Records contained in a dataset
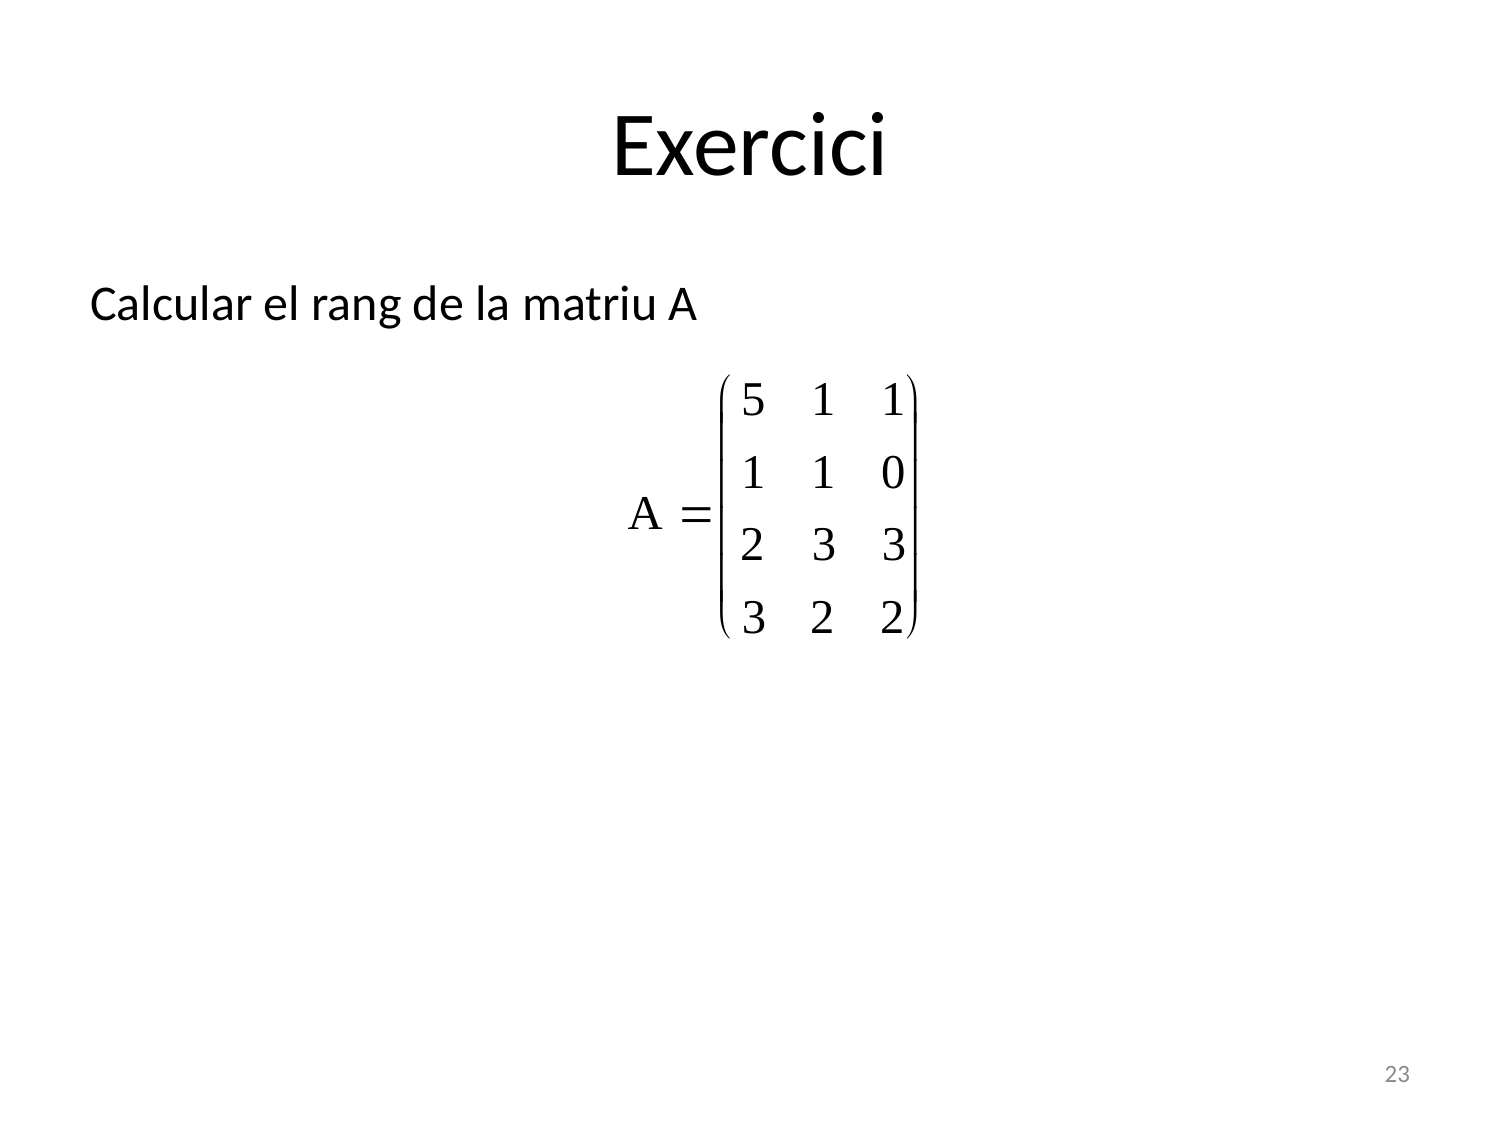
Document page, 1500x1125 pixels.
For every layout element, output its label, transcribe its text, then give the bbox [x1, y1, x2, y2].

slide_number 23 [1074, 1042, 1425, 1103]
title Exercici [75, 45, 1425, 233]
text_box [620, 363, 938, 659]
list Calcular el rang de la matriu A [75, 262, 1425, 1005]
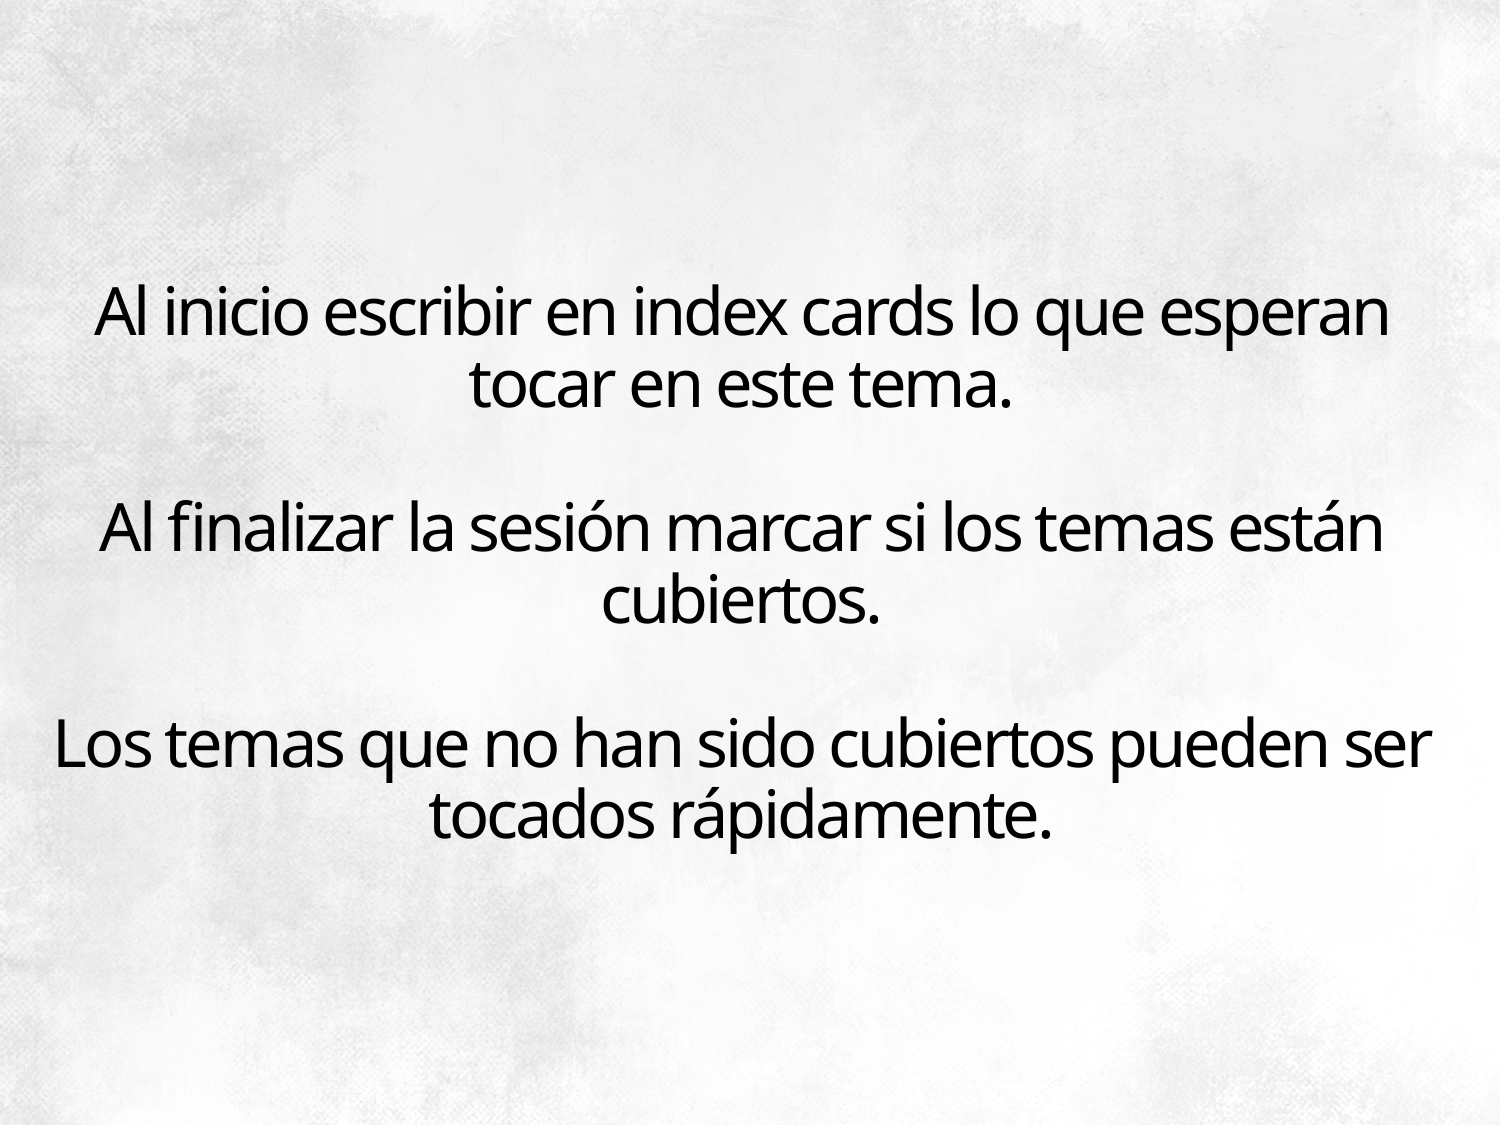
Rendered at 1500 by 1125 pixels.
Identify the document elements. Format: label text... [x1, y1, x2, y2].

title Al inicio escribir en index cards lo que esperan tocar en este tema. Al finalizar la sesión marcar si los temas están cubiertos. Los temas que no han sido cubiertos pueden ser tocados rápidamente. [34, 323, 1450, 816]
picture [0, 0, 1500, 1125]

--- Problem to solve ---
Output the line containing "Identify the document" and all lines after it to the end of the records, exactly as given.

--- Completed task ---
Identify the document elements. Format: label text... [x1, y1, x2, y2].

title Al inicio escribir en index cards lo que esperan tocar en este tema. Al finalizar la sesión marcar si los temas están cubiertos. Los temas que no han sido cubiertos pueden ser tocados rápidamente. [34, 323, 1450, 816]
picture [0, 0, 1500, 1125]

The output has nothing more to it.